═══ THE DATA ═══
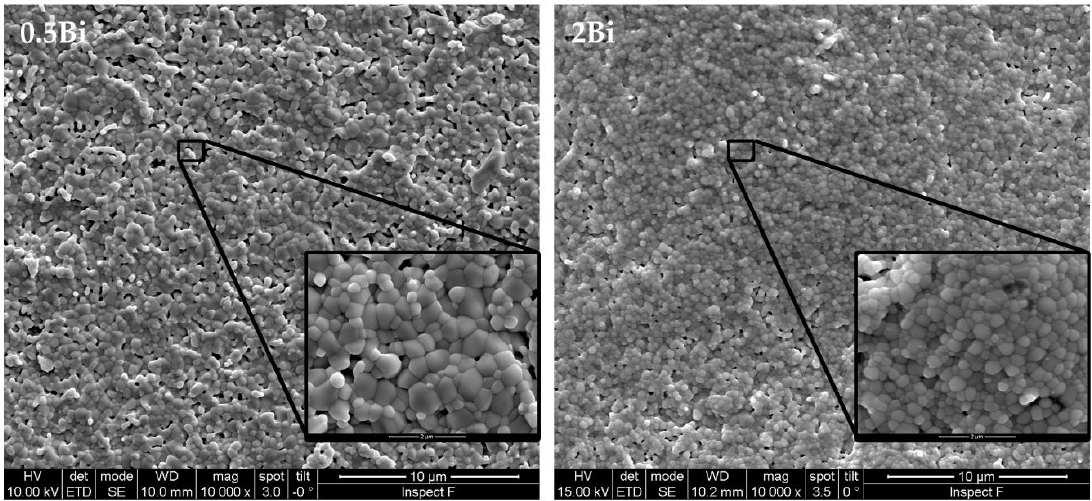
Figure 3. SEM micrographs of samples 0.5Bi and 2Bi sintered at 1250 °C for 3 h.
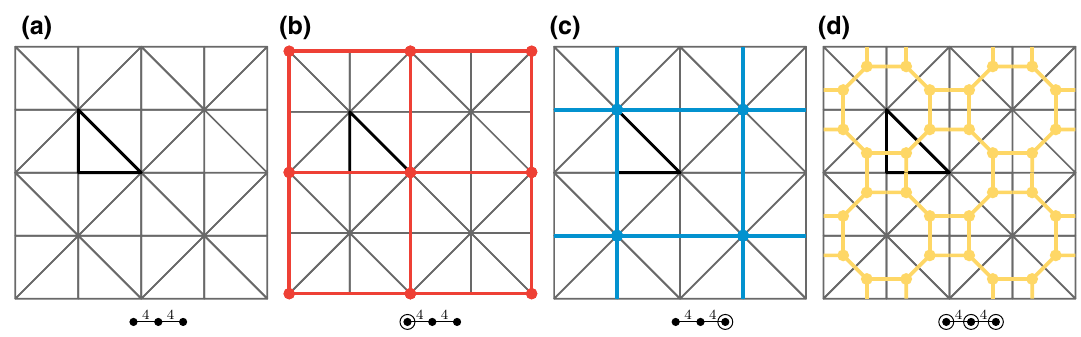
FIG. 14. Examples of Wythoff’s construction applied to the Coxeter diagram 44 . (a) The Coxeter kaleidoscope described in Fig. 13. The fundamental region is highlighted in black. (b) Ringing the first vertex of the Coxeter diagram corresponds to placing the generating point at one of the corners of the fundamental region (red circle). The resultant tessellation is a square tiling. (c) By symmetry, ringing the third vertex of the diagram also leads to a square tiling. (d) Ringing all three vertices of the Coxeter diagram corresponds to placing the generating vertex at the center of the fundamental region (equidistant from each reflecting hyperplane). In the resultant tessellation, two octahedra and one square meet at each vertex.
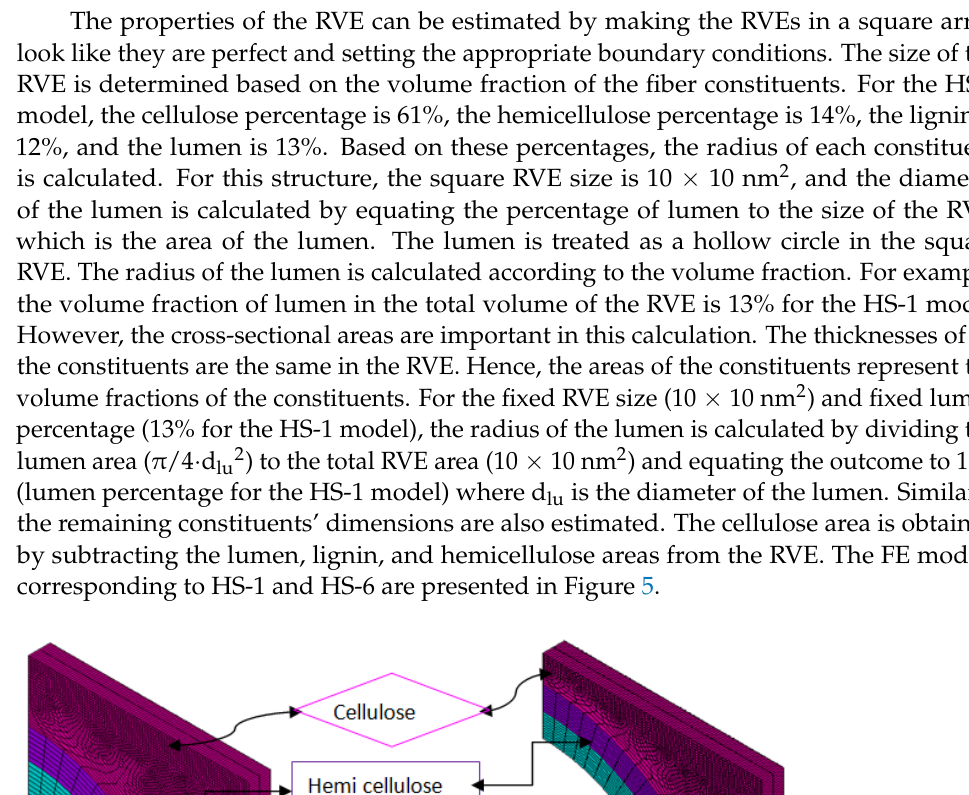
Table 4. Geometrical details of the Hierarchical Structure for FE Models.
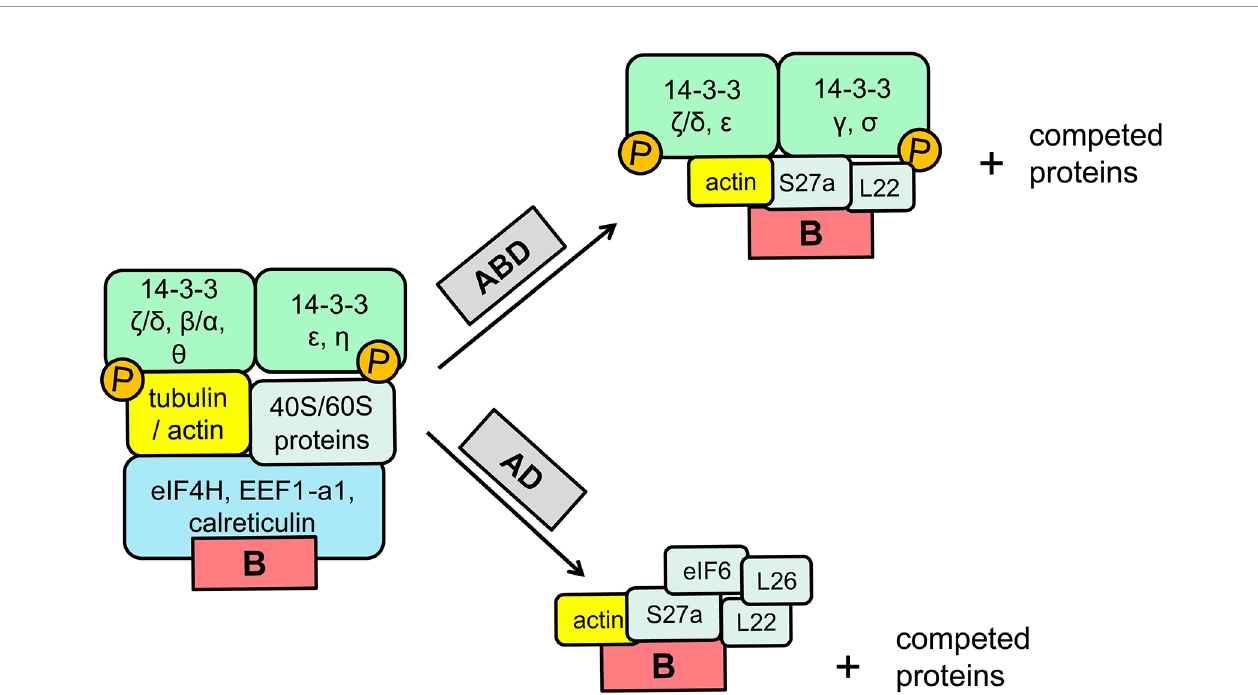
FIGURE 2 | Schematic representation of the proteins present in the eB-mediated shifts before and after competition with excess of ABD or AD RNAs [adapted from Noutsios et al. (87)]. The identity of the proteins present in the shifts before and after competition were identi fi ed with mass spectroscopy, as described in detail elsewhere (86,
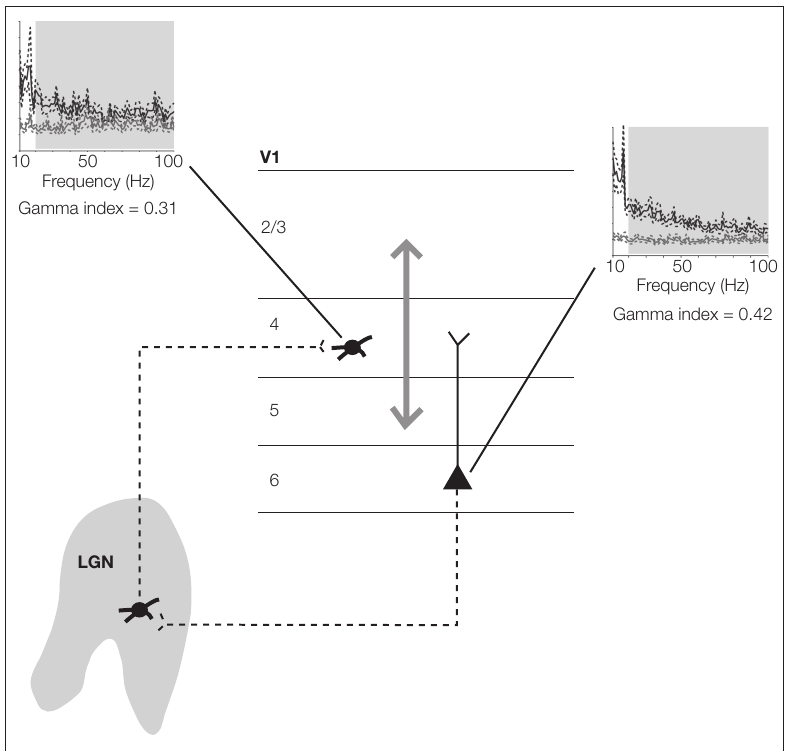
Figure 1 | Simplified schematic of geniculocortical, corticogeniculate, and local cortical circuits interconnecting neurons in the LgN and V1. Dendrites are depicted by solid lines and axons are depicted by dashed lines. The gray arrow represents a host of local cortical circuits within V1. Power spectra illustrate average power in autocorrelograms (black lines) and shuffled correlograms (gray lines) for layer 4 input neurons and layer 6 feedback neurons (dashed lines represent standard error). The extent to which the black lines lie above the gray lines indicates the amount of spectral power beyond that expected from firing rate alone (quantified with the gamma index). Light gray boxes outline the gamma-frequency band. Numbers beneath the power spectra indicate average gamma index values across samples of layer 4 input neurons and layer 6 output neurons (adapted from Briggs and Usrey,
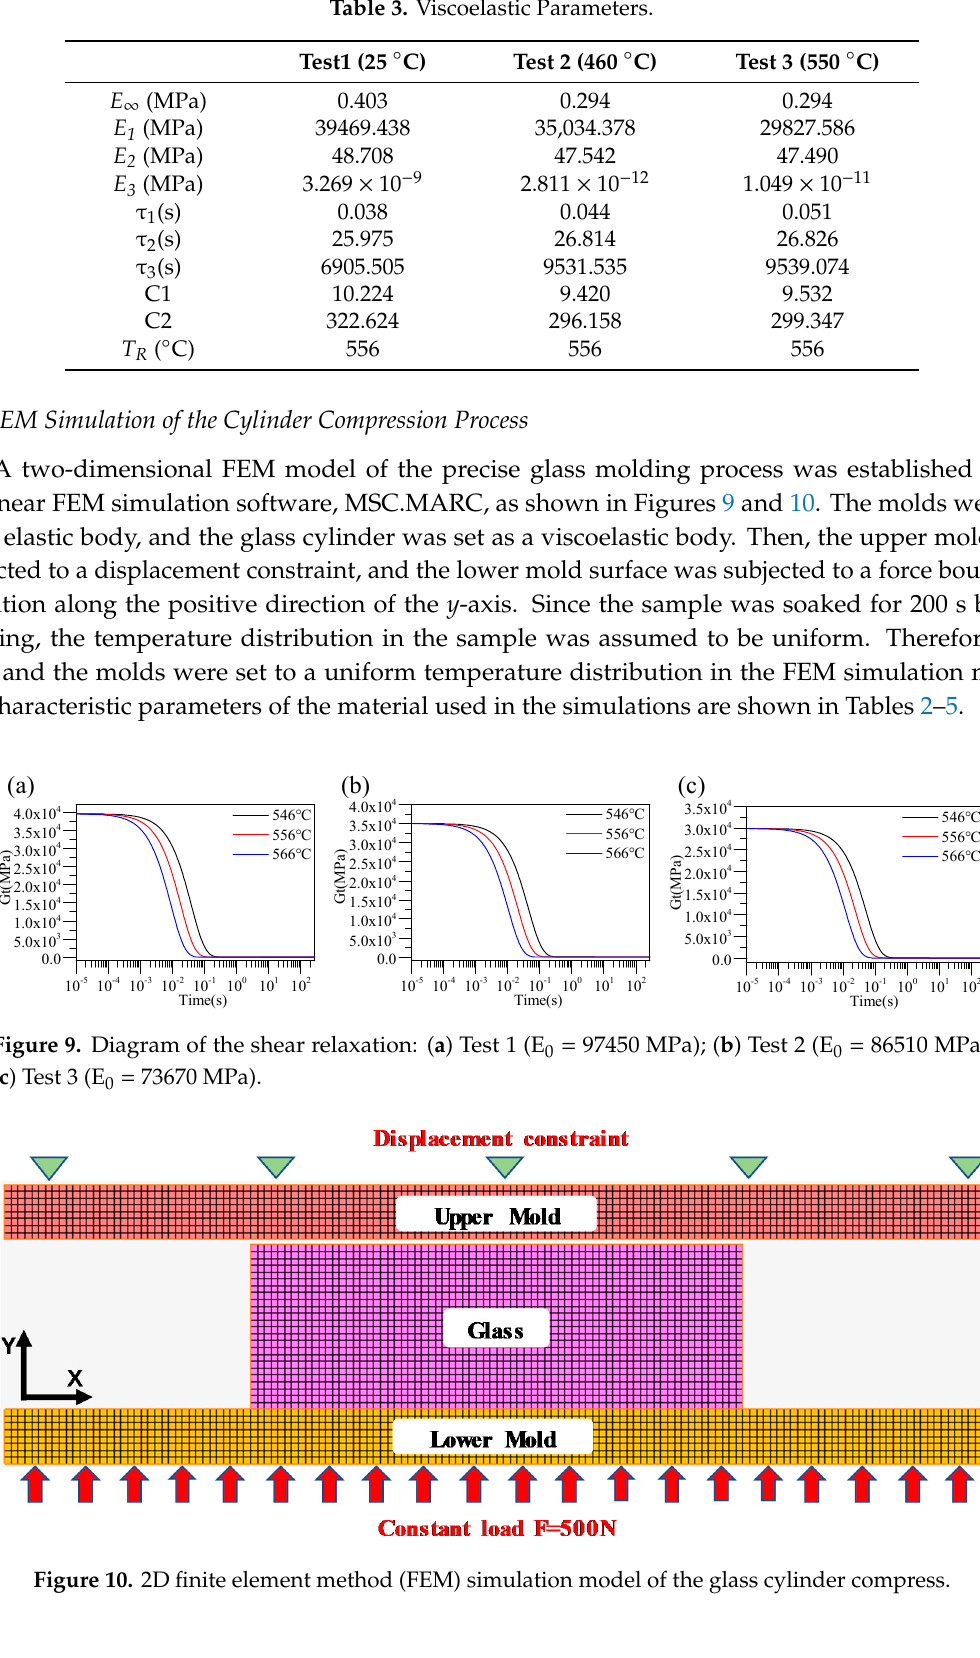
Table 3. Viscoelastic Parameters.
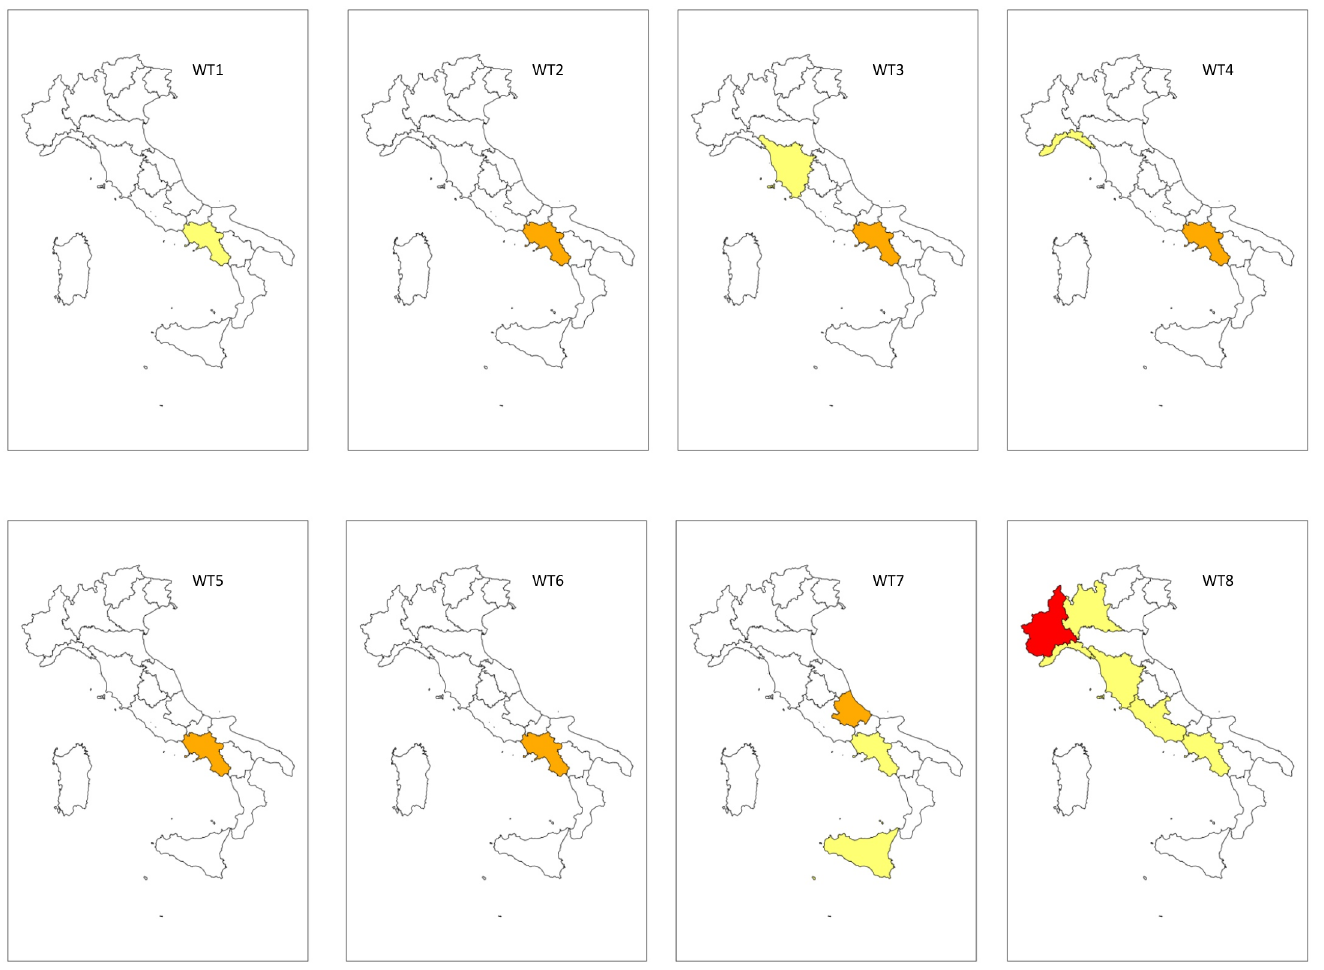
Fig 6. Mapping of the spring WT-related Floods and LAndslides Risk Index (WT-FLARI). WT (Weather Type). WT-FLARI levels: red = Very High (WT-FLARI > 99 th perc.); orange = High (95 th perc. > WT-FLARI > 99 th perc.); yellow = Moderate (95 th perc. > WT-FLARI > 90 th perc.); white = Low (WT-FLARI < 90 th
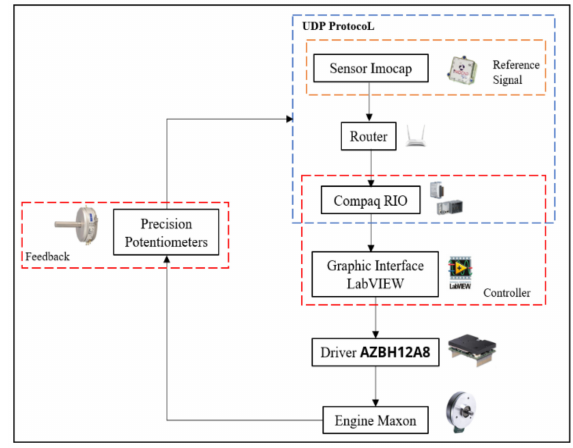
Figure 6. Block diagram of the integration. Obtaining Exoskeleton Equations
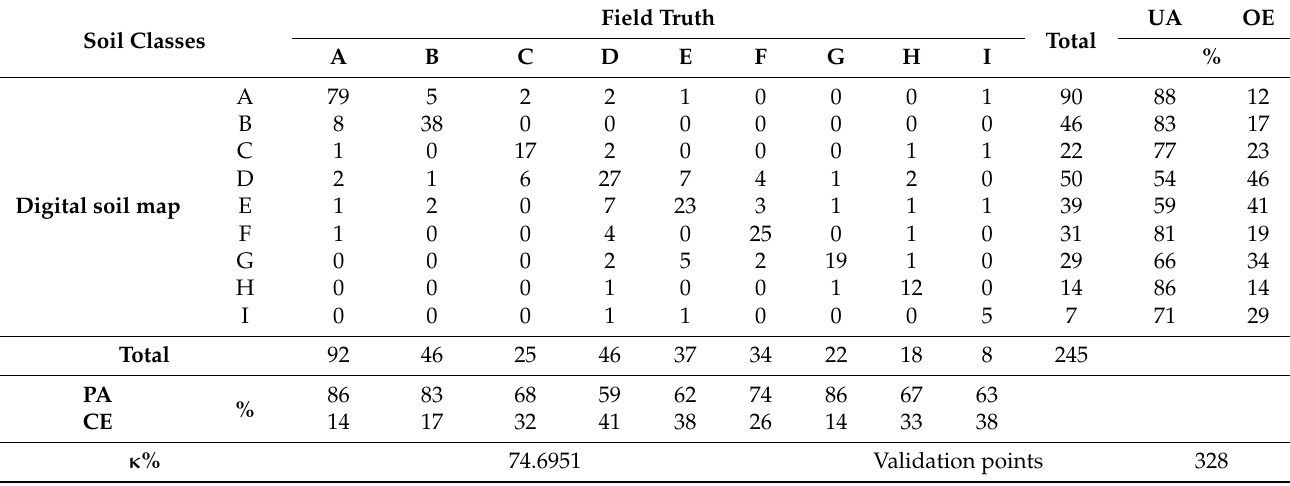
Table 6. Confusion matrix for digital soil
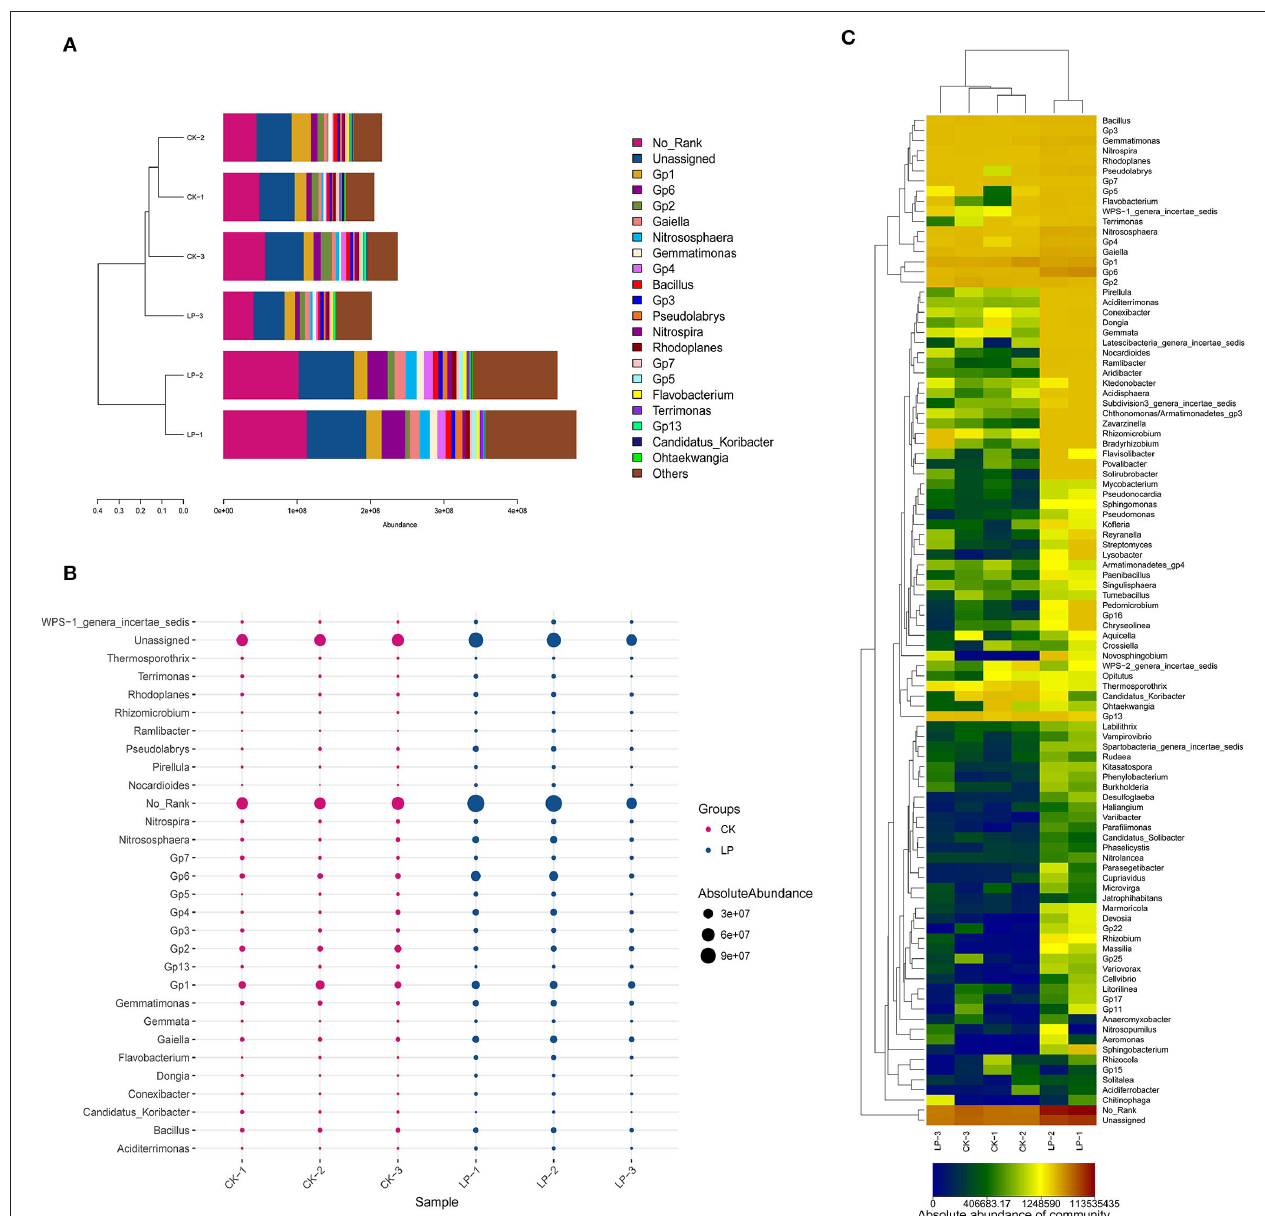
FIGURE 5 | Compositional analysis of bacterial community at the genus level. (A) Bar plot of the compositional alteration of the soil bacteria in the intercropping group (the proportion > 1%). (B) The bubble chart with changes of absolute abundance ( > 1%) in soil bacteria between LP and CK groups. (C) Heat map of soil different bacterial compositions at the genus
═══
» REQUIREMENT
In your copy, the listing above should appear word for word, with no images.

» ANSWER FOR THE TASK
Figure 3. SEM micrographs of samples 0.5Bi and 2Bi sintered at 1250 °C for 3 h.
FIG. 14. Examples of Wythoff’s construction applied to the Coxeter diagram 44 . (a) The Coxeter kaleidoscope described in Fig. 13. The fundamental region is highlighted in black. (b) Ringing the first vertex of the Coxeter diagram corresponds to placing the generating point at one of the corners of the fundamental region (red circle). The resultant tessellation is a square tiling. (c) By symmetry, ringing the third vertex of the diagram also leads to a square tiling. (d) Ringing all three vertices of the Coxeter diagram corresponds to placing the generating vertex at the center of the fundamental region (equidistant from each reflecting hyperplane). In the resultant tessellation, two octahedra and one square meet at each vertex.
Table 4. Geometrical details of the Hierarchical Structure for FE Models.
FIGURE 2 | Schematic representation of the proteins present in the eB-mediated shifts before and after competition with excess of ABD or AD RNAs [adapted from Noutsios et al. (87)]. The identity of the proteins present in the shifts before and after competition were identi fi ed with mass spectroscopy, as described in detail elsewhere (86,
Figure 1 | Simplified schematic of geniculocortical, corticogeniculate, and local cortical circuits interconnecting neurons in the LgN and V1. Dendrites are depicted by solid lines and axons are depicted by dashed lines. The gray arrow represents a host of local cortical circuits within V1. Power spectra illustrate average power in autocorrelograms (black lines) and shuffled correlograms (gray lines) for layer 4 input neurons and layer 6 feedback neurons (dashed lines represent standard error). The extent to which the black lines lie above the gray lines indicates the amount of spectral power beyond that expected from firing rate alone (quantified with the gamma index). Light gray boxes outline the gamma-frequency band. Numbers beneath the power spectra indicate average gamma index values across samples of layer 4 input neurons and layer 6 output neurons (adapted from Briggs and Usrey,
Table 3. Viscoelastic Parameters.
Fig 6. Mapping of the spring WT-related Floods and LAndslides Risk Index (WT-FLARI). WT (Weather Type). WT-FLARI levels: red = Very High (WT-FLARI > 99 th perc.); orange = High (95 th perc. > WT-FLARI > 99 th perc.); yellow = Moderate (95 th perc. > WT-FLARI > 90 th perc.); white = Low (WT-FLARI < 90 th
Figure 6. Block diagram of the integration. Obtaining Exoskeleton Equations
Table 6. Confusion matrix for digital soil
FIGURE 5 | Compositional analysis of bacterial community at the genus level. (A) Bar plot of the compositional alteration of the soil bacteria in the intercropping group (the proportion > 1%). (B) The bubble chart with changes of absolute abundance ( > 1%) in soil bacteria between LP and CK groups. (C) Heat map of soil different bacterial compositions at the genus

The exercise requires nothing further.